Raw data:
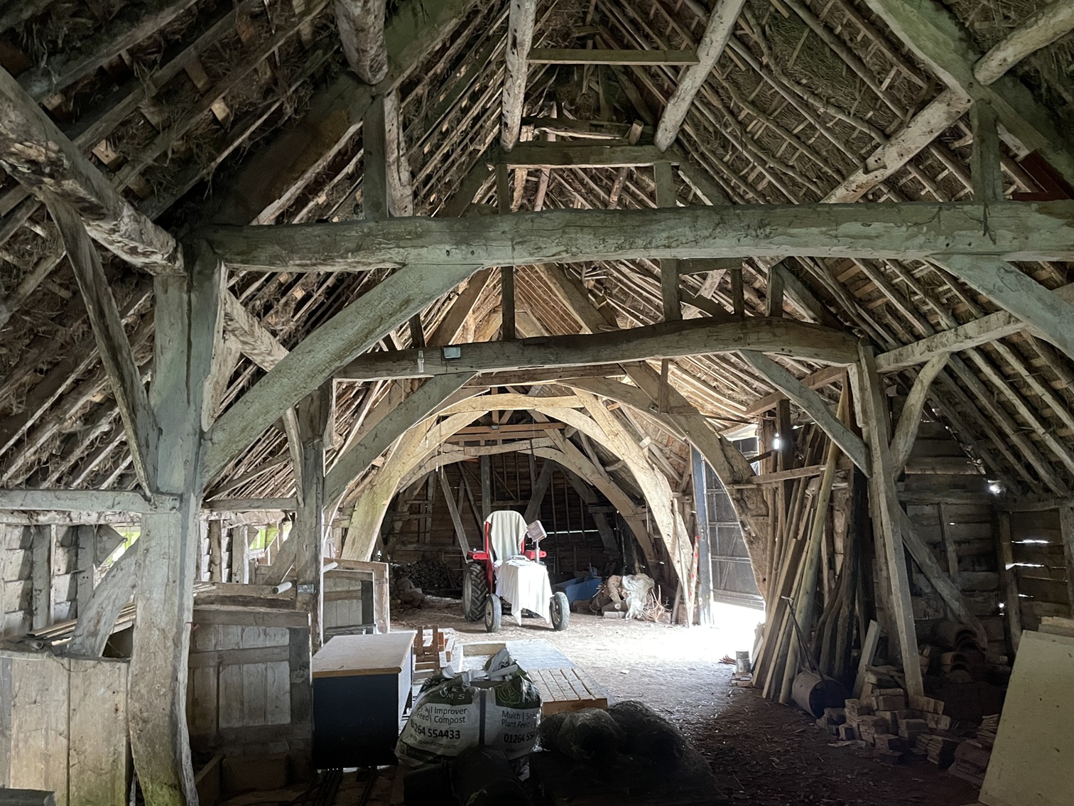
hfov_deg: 67.3
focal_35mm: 26
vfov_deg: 53.1
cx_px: 537
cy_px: 403
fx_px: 807
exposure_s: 1/32
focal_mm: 4.2
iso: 640
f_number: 1.6
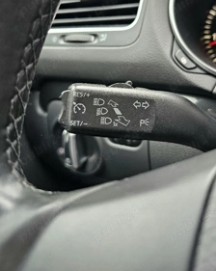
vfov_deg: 54.0
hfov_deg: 45.0
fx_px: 256
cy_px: 79
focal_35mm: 32
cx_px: 144
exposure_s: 1/120
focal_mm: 6.3
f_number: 1.7
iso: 160
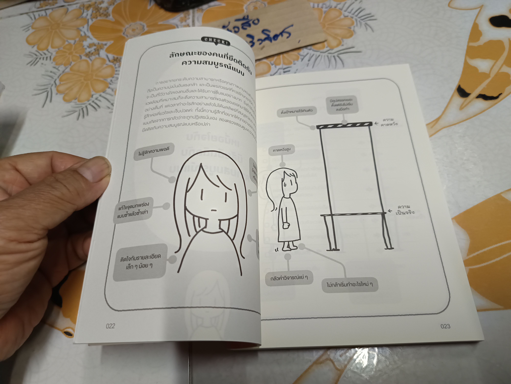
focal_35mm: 24
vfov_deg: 56.8
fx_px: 354
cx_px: 256
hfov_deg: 71.6
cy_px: 192
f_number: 1.7
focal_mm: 5.31
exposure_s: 1/50
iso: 1176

Exercise directions:
From the line containing "focal_35mm: 32" down to the final line of the records above, restate every line word for word, add nothing, and skip the pictures.

Result of the task:
focal_35mm: 32
cx_px: 144
exposure_s: 1/120
focal_mm: 6.3
f_number: 1.7
iso: 160
focal_35mm: 24
vfov_deg: 56.8
fx_px: 354
cx_px: 256
hfov_deg: 71.6
cy_px: 192
f_number: 1.7
focal_mm: 5.31
exposure_s: 1/50
iso: 1176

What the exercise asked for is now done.